The world’s first Blood Bank for gay and bisexual men to donate blood is to be launched by FreedomToDonate and UNILAD later this month.
The Illegal Blood Bank will open in protest against the current law, which imposes a blanket ban on men who have sex with men from donating blood unless they abstain from sex for three months.
The organisations are campaigning for the government to revise what they see as outdated legislation and reduce discrimination in the blood donation system.
On Saturday 23 November, the Illegal Blood Bank will launch in a secret London location and aims to highlight how alternative methods for assessing donor eligibility can help to identify new, safe, eligible donors to meet the NHS demand.
With a 25% drop in men donating blood over the past five years and a 6% drop in women, the NHS requires 135,000 new donors each year to replace those who stop donating.
59,000 people have already signed FreedomToDonate’s petition to show their support for this change in law.
Campaigners say this is especially important around Christmas when it can be difficult for the NHS to maintain blood stock, as donations usually dip from mid-December to early January.
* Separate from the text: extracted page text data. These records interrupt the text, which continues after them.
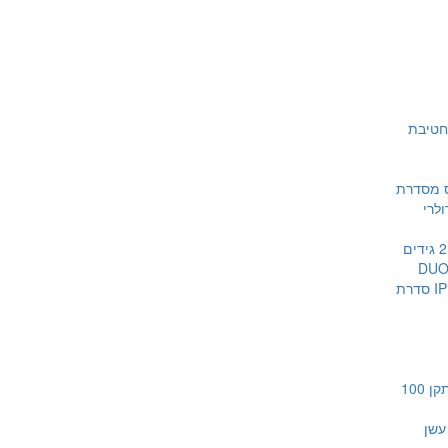
דיעון חטיבת
 מסדרת
מערכות 2 גידים
DUO
מערכות IP סדרת
מערכות כריזה תקן 100
עשן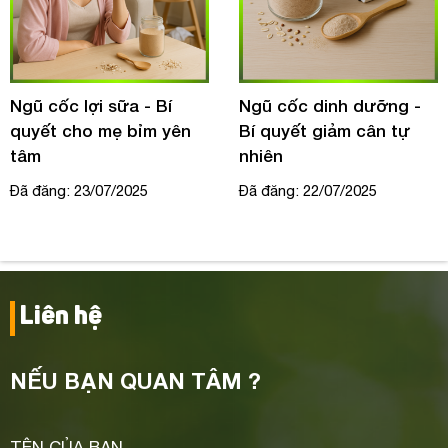
Ngũ cốc lợi sữa - Bí
Ngũ cốc dinh dưỡng -
quyết cho mẹ bỉm yên
Bí quyết giảm cân tự
tâm
nhiên
Đã đăng: 23/07/2025
Đã đăng: 22/07/2025
Liên hệ
NẾU BẠN QUAN TÂM ?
The NHS says that the three-month abstinence time-frame exists because, while all donations are screened, there is a small chance the tests they carry out to detect blood-borne viruses will not be able to pick up recently acquired infections.
But the campaigners argue that the blanket three-month deferral period for gay and bisexual does not take account of individual factors which impact risk levels for all donors.
‘For example, potential donors who … regularly test for STIs and blood-borne viruses could be eligible to donate based on their individual behaviour rather than categorising them as a homogenous group,’ reads the campaign statement.
‘Assessing individual factors in a risk-based approach whilst ensuring the safety of any blood that is donated could help ensure all people who can safely donate blood are able to.’
‘Our position is simple – anyone who can safely donate blood should be able to,’ says Ethan Spibey, founder of FreedomToDonate.
‘Through our collaboration with UNILAD, we’re aiming to raise awareness of the unfairness in blood donation on a huge scale and demonstrate the incredible potential of those thousands of gay and bi men who could potentially donate through an alternative model.’
Professional rugby player Keegan Hirst has also lent his support to the campaign and has pledged to donate when the blood bank opens.
‘There are still very few professional sportsmen and women who are openly gay,’ says Keegan.
‘People should be empowered to celebrate who they are but this won’t happen if there are policies in place, which discriminate against certain communities.
‘I’ll be donating blood at the Illegal Blood Bank in the hope it leads to gay and bisexual men who are safe to donate, being able to do so.’